- [What the exercise asks] I would like you to print all the records below exactly as they are.

Items from a dataset
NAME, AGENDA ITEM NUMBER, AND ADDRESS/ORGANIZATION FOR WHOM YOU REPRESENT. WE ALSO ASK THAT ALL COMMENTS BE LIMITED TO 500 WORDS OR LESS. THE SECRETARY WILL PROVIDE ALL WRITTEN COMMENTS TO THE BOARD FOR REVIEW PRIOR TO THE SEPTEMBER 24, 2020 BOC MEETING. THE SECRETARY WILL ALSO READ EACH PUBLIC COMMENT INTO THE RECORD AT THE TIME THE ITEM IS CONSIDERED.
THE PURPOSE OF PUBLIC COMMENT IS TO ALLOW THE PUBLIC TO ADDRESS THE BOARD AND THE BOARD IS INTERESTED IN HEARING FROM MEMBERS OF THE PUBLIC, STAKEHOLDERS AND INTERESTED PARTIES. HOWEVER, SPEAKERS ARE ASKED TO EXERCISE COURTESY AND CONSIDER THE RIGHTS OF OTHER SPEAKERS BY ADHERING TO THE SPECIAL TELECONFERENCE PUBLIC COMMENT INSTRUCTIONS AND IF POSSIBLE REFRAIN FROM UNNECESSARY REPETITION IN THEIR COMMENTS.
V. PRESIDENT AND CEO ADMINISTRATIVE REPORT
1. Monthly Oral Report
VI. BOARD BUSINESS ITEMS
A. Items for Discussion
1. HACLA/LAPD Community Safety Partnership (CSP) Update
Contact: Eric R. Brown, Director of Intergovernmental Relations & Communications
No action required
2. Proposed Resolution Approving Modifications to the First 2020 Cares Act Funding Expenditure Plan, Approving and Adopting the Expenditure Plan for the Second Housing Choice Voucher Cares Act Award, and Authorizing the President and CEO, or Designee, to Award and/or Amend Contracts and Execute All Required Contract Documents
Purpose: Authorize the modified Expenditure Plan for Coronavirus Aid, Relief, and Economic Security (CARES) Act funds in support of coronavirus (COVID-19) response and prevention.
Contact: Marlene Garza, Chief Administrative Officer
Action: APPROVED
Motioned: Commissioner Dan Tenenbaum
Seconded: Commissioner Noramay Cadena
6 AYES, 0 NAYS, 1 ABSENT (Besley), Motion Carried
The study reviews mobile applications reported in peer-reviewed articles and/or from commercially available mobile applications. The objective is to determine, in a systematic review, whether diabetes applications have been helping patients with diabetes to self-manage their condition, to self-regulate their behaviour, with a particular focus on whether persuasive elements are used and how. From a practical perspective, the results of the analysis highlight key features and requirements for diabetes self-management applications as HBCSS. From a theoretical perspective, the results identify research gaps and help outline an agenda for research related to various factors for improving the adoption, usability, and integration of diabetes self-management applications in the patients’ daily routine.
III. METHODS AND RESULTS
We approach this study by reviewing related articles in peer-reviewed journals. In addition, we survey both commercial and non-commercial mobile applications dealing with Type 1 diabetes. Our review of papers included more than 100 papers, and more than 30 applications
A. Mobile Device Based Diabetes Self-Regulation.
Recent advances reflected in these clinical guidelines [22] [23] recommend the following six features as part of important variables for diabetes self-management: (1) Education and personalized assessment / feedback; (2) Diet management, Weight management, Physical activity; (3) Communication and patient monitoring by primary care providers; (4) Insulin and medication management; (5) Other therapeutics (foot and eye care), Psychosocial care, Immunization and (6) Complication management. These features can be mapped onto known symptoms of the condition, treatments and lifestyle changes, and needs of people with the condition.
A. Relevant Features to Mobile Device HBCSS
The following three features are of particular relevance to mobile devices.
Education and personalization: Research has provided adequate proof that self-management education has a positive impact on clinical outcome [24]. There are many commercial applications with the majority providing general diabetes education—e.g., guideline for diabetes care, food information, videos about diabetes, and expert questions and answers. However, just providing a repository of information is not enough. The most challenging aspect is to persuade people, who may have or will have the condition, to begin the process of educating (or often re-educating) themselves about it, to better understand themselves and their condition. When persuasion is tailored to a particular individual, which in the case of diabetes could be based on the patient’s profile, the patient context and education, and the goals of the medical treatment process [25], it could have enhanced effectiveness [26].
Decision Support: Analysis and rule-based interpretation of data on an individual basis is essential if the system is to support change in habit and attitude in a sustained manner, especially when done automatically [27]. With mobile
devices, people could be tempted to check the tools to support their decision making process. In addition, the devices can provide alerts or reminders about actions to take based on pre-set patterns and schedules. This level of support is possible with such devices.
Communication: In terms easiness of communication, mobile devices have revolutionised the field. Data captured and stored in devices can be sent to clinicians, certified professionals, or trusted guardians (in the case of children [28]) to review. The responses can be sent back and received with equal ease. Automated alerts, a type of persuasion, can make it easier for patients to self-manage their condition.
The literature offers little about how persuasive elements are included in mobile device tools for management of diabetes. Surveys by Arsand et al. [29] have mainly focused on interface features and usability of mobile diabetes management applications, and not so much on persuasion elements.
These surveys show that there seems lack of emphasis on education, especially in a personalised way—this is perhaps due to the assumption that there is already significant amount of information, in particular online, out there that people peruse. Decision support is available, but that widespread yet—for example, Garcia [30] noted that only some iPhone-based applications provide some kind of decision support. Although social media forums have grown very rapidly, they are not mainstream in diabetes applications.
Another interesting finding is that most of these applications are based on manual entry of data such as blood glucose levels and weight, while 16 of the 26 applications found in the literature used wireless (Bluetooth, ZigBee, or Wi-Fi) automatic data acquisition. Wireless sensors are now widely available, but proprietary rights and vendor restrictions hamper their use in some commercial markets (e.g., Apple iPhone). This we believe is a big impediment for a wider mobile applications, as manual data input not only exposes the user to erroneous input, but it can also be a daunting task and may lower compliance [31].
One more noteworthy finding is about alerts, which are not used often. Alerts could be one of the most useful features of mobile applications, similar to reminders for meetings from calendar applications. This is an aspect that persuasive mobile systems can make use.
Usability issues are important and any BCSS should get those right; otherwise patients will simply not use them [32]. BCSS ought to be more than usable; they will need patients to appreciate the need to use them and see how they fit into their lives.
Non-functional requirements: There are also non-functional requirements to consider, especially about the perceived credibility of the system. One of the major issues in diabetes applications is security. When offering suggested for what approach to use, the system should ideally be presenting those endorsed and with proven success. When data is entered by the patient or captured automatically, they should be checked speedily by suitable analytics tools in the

- [Solution below]
NAME, AGENDA ITEM NUMBER, AND ADDRESS/ORGANIZATION FOR WHOM YOU REPRESENT. WE ALSO ASK THAT ALL COMMENTS BE LIMITED TO 500 WORDS OR LESS. THE SECRETARY WILL PROVIDE ALL WRITTEN COMMENTS TO THE BOARD FOR REVIEW PRIOR TO THE SEPTEMBER 24, 2020 BOC MEETING. THE SECRETARY WILL ALSO READ EACH PUBLIC COMMENT INTO THE RECORD AT THE TIME THE ITEM IS CONSIDERED.
THE PURPOSE OF PUBLIC COMMENT IS TO ALLOW THE PUBLIC TO ADDRESS THE BOARD AND THE BOARD IS INTERESTED IN HEARING FROM MEMBERS OF THE PUBLIC, STAKEHOLDERS AND INTERESTED PARTIES. HOWEVER, SPEAKERS ARE ASKED TO EXERCISE COURTESY AND CONSIDER THE RIGHTS OF OTHER SPEAKERS BY ADHERING TO THE SPECIAL TELECONFERENCE PUBLIC COMMENT INSTRUCTIONS AND IF POSSIBLE REFRAIN FROM UNNECESSARY REPETITION IN THEIR COMMENTS.
V. PRESIDENT AND CEO ADMINISTRATIVE REPORT
1. Monthly Oral Report
VI. BOARD BUSINESS ITEMS
A. Items for Discussion
1. HACLA/LAPD Community Safety Partnership (CSP) Update
Contact: Eric R. Brown, Director of Intergovernmental Relations & Communications
No action required
2. Proposed Resolution Approving Modifications to the First 2020 Cares Act Funding Expenditure Plan, Approving and Adopting the Expenditure Plan for the Second Housing Choice Voucher Cares Act Award, and Authorizing the President and CEO, or Designee, to Award and/or Amend Contracts and Execute All Required Contract Documents
Purpose: Authorize the modified Expenditure Plan for Coronavirus Aid, Relief, and Economic Security (CARES) Act funds in support of coronavirus (COVID-19) response and prevention.
Contact: Marlene Garza, Chief Administrative Officer
Action: APPROVED
Motioned: Commissioner Dan Tenenbaum
Seconded: Commissioner Noramay Cadena
6 AYES, 0 NAYS, 1 ABSENT (Besley), Motion Carried
The study reviews mobile applications reported in peer-reviewed articles and/or from commercially available mobile applications. The objective is to determine, in a systematic review, whether diabetes applications have been helping patients with diabetes to self-manage their condition, to self-regulate their behaviour, with a particular focus on whether persuasive elements are used and how. From a practical perspective, the results of the analysis highlight key features and requirements for diabetes self-management applications as HBCSS. From a theoretical perspective, the results identify research gaps and help outline an agenda for research related to various factors for improving the adoption, usability, and integration of diabetes self-management applications in the patients’ daily routine.
III. METHODS AND RESULTS
We approach this study by reviewing related articles in peer-reviewed journals. In addition, we survey both commercial and non-commercial mobile applications dealing with Type 1 diabetes. Our review of papers included more than 100 papers, and more than 30 applications
A. Mobile Device Based Diabetes Self-Regulation.
Recent advances reflected in these clinical guidelines [22] [23] recommend the following six features as part of important variables for diabetes self-management: (1) Education and personalized assessment / feedback; (2) Diet management, Weight management, Physical activity; (3) Communication and patient monitoring by primary care providers; (4) Insulin and medication management; (5) Other therapeutics (foot and eye care), Psychosocial care, Immunization and (6) Complication management. These features can be mapped onto known symptoms of the condition, treatments and lifestyle changes, and needs of people with the condition.
A. Relevant Features to Mobile Device HBCSS
The following three features are of particular relevance to mobile devices.
Education and personalization: Research has provided adequate proof that self-management education has a positive impact on clinical outcome [24]. There are many commercial applications with the majority providing general diabetes education—e.g., guideline for diabetes care, food information, videos about diabetes, and expert questions and answers. However, just providing a repository of information is not enough. The most challenging aspect is to persuade people, who may have or will have the condition, to begin the process of educating (or often re-educating) themselves about it, to better understand themselves and their condition. When persuasion is tailored to a particular individual, which in the case of diabetes could be based on the patient’s profile, the patient context and education, and the goals of the medical treatment process [25], it could have enhanced effectiveness [26].
Decision Support: Analysis and rule-based interpretation of data on an individual basis is essential if the system is to support change in habit and attitude in a sustained manner, especially when done automatically [27]. With mobile
devices, people could be tempted to check the tools to support their decision making process. In addition, the devices can provide alerts or reminders about actions to take based on pre-set patterns and schedules. This level of support is possible with such devices.
Communication: In terms easiness of communication, mobile devices have revolutionised the field. Data captured and stored in devices can be sent to clinicians, certified professionals, or trusted guardians (in the case of children [28]) to review. The responses can be sent back and received with equal ease. Automated alerts, a type of persuasion, can make it easier for patients to self-manage their condition.
The literature offers little about how persuasive elements are included in mobile device tools for management of diabetes. Surveys by Arsand et al. [29] have mainly focused on interface features and usability of mobile diabetes management applications, and not so much on persuasion elements.
These surveys show that there seems lack of emphasis on education, especially in a personalised way—this is perhaps due to the assumption that there is already significant amount of information, in particular online, out there that people peruse. Decision support is available, but that widespread yet—for example, Garcia [30] noted that only some iPhone-based applications provide some kind of decision support. Although social media forums have grown very rapidly, they are not mainstream in diabetes applications.
Another interesting finding is that most of these applications are based on manual entry of data such as blood glucose levels and weight, while 16 of the 26 applications found in the literature used wireless (Bluetooth, ZigBee, or Wi-Fi) automatic data acquisition. Wireless sensors are now widely available, but proprietary rights and vendor restrictions hamper their use in some commercial markets (e.g., Apple iPhone). This we believe is a big impediment for a wider mobile applications, as manual data input not only exposes the user to erroneous input, but it can also be a daunting task and may lower compliance [31].
One more noteworthy finding is about alerts, which are not used often. Alerts could be one of the most useful features of mobile applications, similar to reminders for meetings from calendar applications. This is an aspect that persuasive mobile systems can make use.
Usability issues are important and any BCSS should get those right; otherwise patients will simply not use them [32]. BCSS ought to be more than usable; they will need patients to appreciate the need to use them and see how they fit into their lives.
Non-functional requirements: There are also non-functional requirements to consider, especially about the perceived credibility of the system. One of the major issues in diabetes applications is security. When offering suggested for what approach to use, the system should ideally be presenting those endorsed and with proven success. When data is entered by the patient or captured automatically, they should be checked speedily by suitable analytics tools in the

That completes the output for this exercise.